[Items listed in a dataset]
....

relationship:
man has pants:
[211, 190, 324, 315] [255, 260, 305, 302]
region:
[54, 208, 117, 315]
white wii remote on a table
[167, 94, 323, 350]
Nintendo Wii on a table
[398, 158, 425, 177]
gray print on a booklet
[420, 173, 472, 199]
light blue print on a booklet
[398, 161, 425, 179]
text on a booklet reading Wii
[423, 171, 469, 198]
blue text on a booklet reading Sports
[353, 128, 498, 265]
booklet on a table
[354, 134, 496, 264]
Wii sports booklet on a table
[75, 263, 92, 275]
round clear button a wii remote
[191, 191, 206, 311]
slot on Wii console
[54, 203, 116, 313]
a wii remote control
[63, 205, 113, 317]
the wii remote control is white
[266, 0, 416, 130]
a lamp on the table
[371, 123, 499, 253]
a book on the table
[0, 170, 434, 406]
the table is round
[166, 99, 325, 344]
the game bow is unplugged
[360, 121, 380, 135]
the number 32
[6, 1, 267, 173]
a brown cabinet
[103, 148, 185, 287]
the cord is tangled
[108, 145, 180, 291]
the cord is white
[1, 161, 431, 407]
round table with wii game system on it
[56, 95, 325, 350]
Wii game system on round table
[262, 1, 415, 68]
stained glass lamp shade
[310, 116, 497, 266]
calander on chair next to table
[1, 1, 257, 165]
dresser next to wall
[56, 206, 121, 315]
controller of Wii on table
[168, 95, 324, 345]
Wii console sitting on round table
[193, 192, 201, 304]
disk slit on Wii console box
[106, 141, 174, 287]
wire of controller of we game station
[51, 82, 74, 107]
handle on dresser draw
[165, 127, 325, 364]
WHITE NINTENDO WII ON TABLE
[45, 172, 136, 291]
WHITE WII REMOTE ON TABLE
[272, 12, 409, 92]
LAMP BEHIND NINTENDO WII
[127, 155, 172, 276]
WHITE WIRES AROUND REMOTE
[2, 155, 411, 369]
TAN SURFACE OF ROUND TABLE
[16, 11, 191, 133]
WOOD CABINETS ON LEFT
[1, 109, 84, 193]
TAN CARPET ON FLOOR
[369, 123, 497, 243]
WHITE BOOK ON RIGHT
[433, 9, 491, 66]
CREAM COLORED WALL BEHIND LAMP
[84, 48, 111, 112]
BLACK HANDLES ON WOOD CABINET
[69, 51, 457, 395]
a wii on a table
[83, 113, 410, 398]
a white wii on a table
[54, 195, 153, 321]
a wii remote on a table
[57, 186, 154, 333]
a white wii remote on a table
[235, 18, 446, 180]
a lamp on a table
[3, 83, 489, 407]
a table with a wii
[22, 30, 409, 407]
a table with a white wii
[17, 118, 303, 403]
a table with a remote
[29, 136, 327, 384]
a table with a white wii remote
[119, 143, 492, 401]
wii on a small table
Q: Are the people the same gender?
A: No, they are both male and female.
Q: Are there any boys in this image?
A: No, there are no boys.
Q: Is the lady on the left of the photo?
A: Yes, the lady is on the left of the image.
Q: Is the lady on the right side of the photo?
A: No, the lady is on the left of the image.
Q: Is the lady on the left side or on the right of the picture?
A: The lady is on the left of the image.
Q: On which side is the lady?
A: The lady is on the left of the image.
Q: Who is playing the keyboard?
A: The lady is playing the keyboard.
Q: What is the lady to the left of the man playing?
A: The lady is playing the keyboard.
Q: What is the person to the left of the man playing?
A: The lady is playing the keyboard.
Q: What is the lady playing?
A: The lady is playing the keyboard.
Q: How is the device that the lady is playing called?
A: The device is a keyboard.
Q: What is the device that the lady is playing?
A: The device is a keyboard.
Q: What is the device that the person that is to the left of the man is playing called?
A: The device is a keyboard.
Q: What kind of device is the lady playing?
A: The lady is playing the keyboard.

....

=== THE TASK ===
Put every line of the listing above into a numbered list, one line per number, and omit any blank lines.

=== EXPECTED ANSWER ===
1. relationship:
2. man has pants:
3. [211, 190, 324, 315] [255, 260, 305, 302]
4. region:
5. [54, 208, 117, 315]
6. white wii remote on a table
7. [167, 94, 323, 350]
8. Nintendo Wii on a table
9. [398, 158, 425, 177]
10. gray print on a booklet
11. [420, 173, 472, 199]
12. light blue print on a booklet
13. [398, 161, 425, 179]
14. text on a booklet reading Wii
15. [423, 171, 469, 198]
16. blue text on a booklet reading Sports
17. [353, 128, 498, 265]
18. booklet on a table
19. [354, 134, 496, 264]
20. Wii sports booklet on a table
21. [75, 263, 92, 275]
22. round clear button a wii remote
23. [191, 191, 206, 311]
24. slot on Wii console
25. [54, 203, 116, 313]
26. a wii remote control
27. [63, 205, 113, 317]
28. the wii remote control is white
29. [266, 0, 416, 130]
30. a lamp on the table
31. [371, 123, 499, 253]
32. a book on the table
33. [0, 170, 434, 406]
34. the table is round
35. [166, 99, 325, 344]
36. the game bow is unplugged
37. [360, 121, 380, 135]
38. the number 32
39. [6, 1, 267, 173]
40. a brown cabinet
41. [103, 148, 185, 287]
42. the cord is tangled
43. [108, 145, 180, 291]
44. the cord is white
45. [1, 161, 431, 407]
46. round table with wii game system on it
47. [56, 95, 325, 350]
48. Wii game system on round table
49. [262, 1, 415, 68]
50. stained glass lamp shade
51. [310, 116, 497, 266]
52. calander on chair next to table
53. [1, 1, 257, 165]
54. dresser next to wall
55. [56, 206, 121, 315]
56. controller of Wii on table
57. [168, 95, 324, 345]
58. Wii console sitting on round table
59. [193, 192, 201, 304]
60. disk slit on Wii console box
61. [106, 141, 174, 287]
62. wire of controller of we game station
63. [51, 82, 74, 107]
64. handle on dresser draw
65. [165, 127, 325, 364]
66. WHITE NINTENDO WII ON TABLE
67. [45, 172, 136, 291]
68. WHITE WII REMOTE ON TABLE
69. [272, 12, 409, 92]
70. LAMP BEHIND NINTENDO WII
71. [127, 155, 172, 276]
72. WHITE WIRES AROUND REMOTE
73. [2, 155, 411, 369]
74. TAN SURFACE OF ROUND TABLE
75. [16, 11, 191, 133]
76. WOOD CABINETS ON LEFT
77. [1, 109, 84, 193]
78. TAN CARPET ON FLOOR
79. [369, 123, 497, 243]
80. WHITE BOOK ON RIGHT
81. [433, 9, 491, 66]
82. CREAM COLORED WALL BEHIND LAMP
83. [84, 48, 111, 112]
84. BLACK HANDLES ON WOOD CABINET
85. [69, 51, 457, 395]
86. a wii on a table
87. [83, 113, 410, 398]
88. a white wii on a table
89. [54, 195, 153, 321]
90. a wii remote on a table
91. [57, 186, 154, 333]
92. a white wii remote on a table
93. [235, 18, 446, 180]
94. a lamp on a table
95. [3, 83, 489, 407]
96. a table with a wii
97. [22, 30, 409, 407]
98. a table with a white wii
99. [17, 118, 303, 403]
100. a table with a remote
101. [29, 136, 327, 384]
102. a table with a white wii remote
103. [119, 143, 492, 401]
104. wii on a small table
105. Q: Are the people the same gender?
106. A: No, they are both male and female.
107. Q: Are there any boys in this image?
108. A: No, there are no boys.
109. Q: Is the lady on the left of the photo?
110. A: Yes, the lady is on the left of the image.
111. Q: Is the lady on the right side of the photo?
112. A: No, the lady is on the left of the image.
113. Q: Is the lady on the left side or on the right of the picture?
114. A: The lady is on the left of the image.
115. Q: On which side is the lady?
116. A: The lady is on the left of the image.
117. Q: Who is playing the keyboard?
118. A: The lady is playing the keyboard.
119. Q: What is the lady to the left of the man playing?
120. A: The lady is playing the keyboard.
121. Q: What is the person to the left of the man playing?
122. A: The lady is playing the keyboard.
123. Q: What is the lady playing?
124. A: The lady is playing the keyboard.
125. Q: How is the device that the lady is playing called?
126. A: The device is a keyboard.
127. Q: What is the device that the lady is playing?
128. A: The device is a keyboard.
129. Q: What is the device that the person that is to the left of the man is playing called?
130. A: The device is a keyboard.
131. Q: What kind of device is the lady playing?
132. A: The lady is playing the keyboard.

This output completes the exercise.